Now that the Application Security group has been created it's time to assign it this our Azure Virtual Desktop session hosts.

  1. Open the Azure Portal
  2. Navigate to your Azure Virtual Desktop session host (or other workloads you are going to use)
  3. Select Networking
  4. Select Application security groups
  5. Click Configure the application security groups
  6. Select the Application Security group created earlier
  7. Assign Application Security Group
  8. Click Save

Assign Block Rule Security Group

Now it's time to assign a block rule to our web server, for port 80 as by default it is allowed through the 'AllowVnetInBound' default rule.

  1. Navigate to the Network Security Group that holds your web server (I am going to make the change on a Network Security group that is tied to the Network Interface of the web server, but the same principle applies if it was applied to a Network Security Group on the subnet - you just need to add the destination IP of the webserver)
  2. Click on Inbound security rules
  3. Click + Add
  4. Add a Deny port rule for port 80 for all source
  5. Assign Block Network Security Group Rule
  6. Click Save

After a few minutes, traffic from any workloads on the virtual network will now be blocked from accessing the web server on port 80.

Port 80 blocked

Create Allow rule using Application Security Group

Just a note around the priorities of Network Security Group rules:

Rules are processed in priority order (using a number between 100 and 4096), with lower numbers processed before higher numbers, because lower numbers have higher priority. Once traffic matches a rule, processing stops.

As a result, any rules that exist with lower priorities (higher numbers) that have the same attributes as rules with higher priorities are not processed.

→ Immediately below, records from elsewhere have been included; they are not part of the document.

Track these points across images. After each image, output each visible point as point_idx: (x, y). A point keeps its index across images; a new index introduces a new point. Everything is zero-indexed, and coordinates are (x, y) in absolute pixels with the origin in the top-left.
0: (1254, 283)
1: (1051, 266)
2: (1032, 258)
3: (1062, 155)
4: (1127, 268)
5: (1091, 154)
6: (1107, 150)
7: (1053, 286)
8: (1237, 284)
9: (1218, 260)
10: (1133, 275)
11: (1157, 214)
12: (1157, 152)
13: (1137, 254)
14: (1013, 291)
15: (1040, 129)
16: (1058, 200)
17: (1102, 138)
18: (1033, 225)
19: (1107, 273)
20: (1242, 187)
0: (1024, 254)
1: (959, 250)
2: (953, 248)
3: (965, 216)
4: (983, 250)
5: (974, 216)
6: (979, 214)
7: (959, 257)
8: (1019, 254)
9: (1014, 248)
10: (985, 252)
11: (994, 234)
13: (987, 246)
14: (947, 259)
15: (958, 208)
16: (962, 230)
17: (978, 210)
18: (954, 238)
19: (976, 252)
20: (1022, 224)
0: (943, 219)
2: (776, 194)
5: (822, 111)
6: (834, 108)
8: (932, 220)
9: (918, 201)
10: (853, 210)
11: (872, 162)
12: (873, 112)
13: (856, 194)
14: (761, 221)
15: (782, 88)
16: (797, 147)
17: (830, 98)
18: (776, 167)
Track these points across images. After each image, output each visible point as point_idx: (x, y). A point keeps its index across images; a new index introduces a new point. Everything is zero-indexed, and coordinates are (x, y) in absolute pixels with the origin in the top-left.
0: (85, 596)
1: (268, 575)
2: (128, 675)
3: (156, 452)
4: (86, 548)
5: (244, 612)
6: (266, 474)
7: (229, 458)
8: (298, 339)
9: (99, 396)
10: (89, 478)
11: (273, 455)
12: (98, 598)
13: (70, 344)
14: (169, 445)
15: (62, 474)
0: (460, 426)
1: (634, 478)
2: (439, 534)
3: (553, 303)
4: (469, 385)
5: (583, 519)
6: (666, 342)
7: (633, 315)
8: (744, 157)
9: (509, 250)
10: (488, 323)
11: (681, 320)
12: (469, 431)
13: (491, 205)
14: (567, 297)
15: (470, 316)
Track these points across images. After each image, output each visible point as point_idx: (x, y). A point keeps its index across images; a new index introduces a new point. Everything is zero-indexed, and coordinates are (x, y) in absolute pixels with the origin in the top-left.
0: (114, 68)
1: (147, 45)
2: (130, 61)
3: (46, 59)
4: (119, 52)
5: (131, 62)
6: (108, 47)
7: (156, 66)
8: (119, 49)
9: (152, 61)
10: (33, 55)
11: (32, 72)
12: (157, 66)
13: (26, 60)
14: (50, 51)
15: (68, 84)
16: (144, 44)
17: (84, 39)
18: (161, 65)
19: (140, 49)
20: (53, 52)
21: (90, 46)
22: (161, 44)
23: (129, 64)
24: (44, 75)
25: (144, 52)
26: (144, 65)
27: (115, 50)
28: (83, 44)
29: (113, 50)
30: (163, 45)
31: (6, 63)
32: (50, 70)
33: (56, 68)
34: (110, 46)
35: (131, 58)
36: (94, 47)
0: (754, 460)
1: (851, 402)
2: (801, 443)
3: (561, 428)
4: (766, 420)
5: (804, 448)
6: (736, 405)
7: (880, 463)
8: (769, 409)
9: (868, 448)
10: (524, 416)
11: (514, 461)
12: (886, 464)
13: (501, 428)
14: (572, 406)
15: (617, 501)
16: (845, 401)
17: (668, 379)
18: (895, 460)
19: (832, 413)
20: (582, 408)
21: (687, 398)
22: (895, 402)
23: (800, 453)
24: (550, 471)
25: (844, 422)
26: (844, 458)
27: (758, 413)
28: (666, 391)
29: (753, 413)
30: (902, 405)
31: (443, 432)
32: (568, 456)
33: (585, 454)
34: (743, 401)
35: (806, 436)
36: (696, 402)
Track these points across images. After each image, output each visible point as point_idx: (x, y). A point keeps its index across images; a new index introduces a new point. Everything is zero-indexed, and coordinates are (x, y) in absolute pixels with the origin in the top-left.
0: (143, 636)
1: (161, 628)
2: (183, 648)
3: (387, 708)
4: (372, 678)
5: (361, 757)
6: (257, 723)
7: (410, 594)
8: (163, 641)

  1. Navigate to the Network Security Group that holds your web server (I am going to make the change on a Network Security group that is tied to the Network Interface of the web server, but the same principle applies if it was applied to a Network Security Group on the subnet - you just need to add the destination IP of the webserver)
  2. Click on Inbound security rules
  3. Click + Add
  4. For Source, select the Application Security Group
  5. Select HTTP as the service
  6. Select Allow as the action
  7. Set the Priority to be lower than the block rule, ie 4095
  8. Click Save
  9. Create Network Security Rule Allow

After a few minutes, traffic from any workloads on the virtual network will now be allowed for any workloads from your Azure Virtual Desktop farm only (assigned to the Application Security group).

AVD - Test Port 80 Allow

If I attempted to access the webserver from my application server, it fails:

AVD - Test Port 80 Deny

Hopefully, this helps you avoid overly complex security rules that are reliant on knowing and managing the IP of your workloads and help secure your networks.